• TEXT TO READ
Here there is little evidence presented by the State indicating that petitioner waived his right to have his retained counsel present when he made the statement to Officer Daniels. The State simply places great weight on the fact that petitioner was given the Miranda warning on three different occasions. This, however, does apply to the matter of waiver.

*76 The State's allegation that the petitioner's attorney appears to have permitted the conversation between the Chabonians and Officer Daniels to go on unimpeded in no way constitutes a waiver on the part of petitioner. Nor should the State be able to shift their "heavy burden" to the petitioner by alleging that "[i]n the absence of any colorable allegation that the admission was involuntary or the product of overreaching by the police, or that the proper warnings were not given, it would appear that defendant waived his right to have an attorney present." (Respondent's brief titled in Wis.Sup.Ct., p. 7.) The theory that since the petitioner made the alleged statement outside the presence of his attorney and that he therefore must have somewhere or somehow waived his right to counsel is invalid. In the absence of other facts, the conclusion simply does not follow. The facts, as presented, lend no credence to any of the State's theories. They simply show that the petitioner asked to talk to his attorney, made several exculpatory statements to the interrogating police officers, and then, during a trip between the district attorney's office and the office of the issuing magistrate, made the alleged incriminating statement. Additionally, they disclose that the petitioner never signed a waiver form, never repeated the statement in the presence of anyone else, and even subsequently denied having ever made the admission. The case of United States v. Nielsen, 392 F.2d 849 (7th Cir. 1968), although involving the refusal to sign a waiver form, is similar to the circumstances which exist here. The court stated:

"* * * the agents should have inquired further of [defendant] before continuing the questioning to determine whether his apparent change of position was the product of intelligence and understanding or of ignorance and confusion." 392 F.2d at 853.

• AIM OF THE TASK
Answer these from the passage on waiver:
1. On how many occasions was the petitioner given the Miranda warning?
2. During which trip did the petitioner make the alleged incriminating statement?
3. Which court decided United States v. Nielsen, and in what year?
The items that come next are separate material and are unrelated to the passage on waiver.

• Recorded data
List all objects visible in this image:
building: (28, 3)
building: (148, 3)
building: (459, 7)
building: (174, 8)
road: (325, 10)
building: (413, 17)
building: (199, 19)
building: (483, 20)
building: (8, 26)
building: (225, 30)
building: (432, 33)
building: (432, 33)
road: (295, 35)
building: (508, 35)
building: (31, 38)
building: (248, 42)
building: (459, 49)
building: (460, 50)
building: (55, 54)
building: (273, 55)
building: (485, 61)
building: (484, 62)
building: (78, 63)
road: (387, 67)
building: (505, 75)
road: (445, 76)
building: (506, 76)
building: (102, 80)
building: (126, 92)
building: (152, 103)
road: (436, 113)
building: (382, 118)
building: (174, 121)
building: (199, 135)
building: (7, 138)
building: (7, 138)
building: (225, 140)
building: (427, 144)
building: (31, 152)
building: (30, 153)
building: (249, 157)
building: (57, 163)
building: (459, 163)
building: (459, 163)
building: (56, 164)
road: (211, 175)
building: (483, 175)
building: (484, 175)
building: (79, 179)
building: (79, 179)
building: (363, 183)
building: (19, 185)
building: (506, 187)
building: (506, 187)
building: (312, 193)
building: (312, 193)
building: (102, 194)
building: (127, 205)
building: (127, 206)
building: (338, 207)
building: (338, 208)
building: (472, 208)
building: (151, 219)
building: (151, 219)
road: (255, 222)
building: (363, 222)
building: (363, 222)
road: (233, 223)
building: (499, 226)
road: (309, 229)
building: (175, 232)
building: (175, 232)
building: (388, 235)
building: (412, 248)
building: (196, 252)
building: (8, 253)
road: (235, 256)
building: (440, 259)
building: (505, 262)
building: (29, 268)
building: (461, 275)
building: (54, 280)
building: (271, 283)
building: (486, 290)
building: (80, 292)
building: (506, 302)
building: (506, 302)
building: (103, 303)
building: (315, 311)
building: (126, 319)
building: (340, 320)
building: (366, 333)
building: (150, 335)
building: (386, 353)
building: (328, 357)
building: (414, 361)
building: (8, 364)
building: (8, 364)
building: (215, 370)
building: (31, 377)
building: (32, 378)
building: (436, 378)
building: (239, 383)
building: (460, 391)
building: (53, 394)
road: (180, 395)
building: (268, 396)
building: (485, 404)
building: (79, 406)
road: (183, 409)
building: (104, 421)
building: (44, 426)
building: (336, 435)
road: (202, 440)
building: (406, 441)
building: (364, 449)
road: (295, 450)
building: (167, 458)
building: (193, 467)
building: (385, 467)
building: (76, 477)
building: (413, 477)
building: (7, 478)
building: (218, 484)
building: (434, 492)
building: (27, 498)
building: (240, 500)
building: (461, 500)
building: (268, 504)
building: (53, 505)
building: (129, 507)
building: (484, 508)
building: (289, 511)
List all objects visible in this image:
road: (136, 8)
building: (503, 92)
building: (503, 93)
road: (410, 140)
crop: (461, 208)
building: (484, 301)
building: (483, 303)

• WRITTEN RESPONSE
1. Three.
2. A trip between the district attorney's office and the office of the issuing magistrate.
3. The 7th Circuit, in 1968.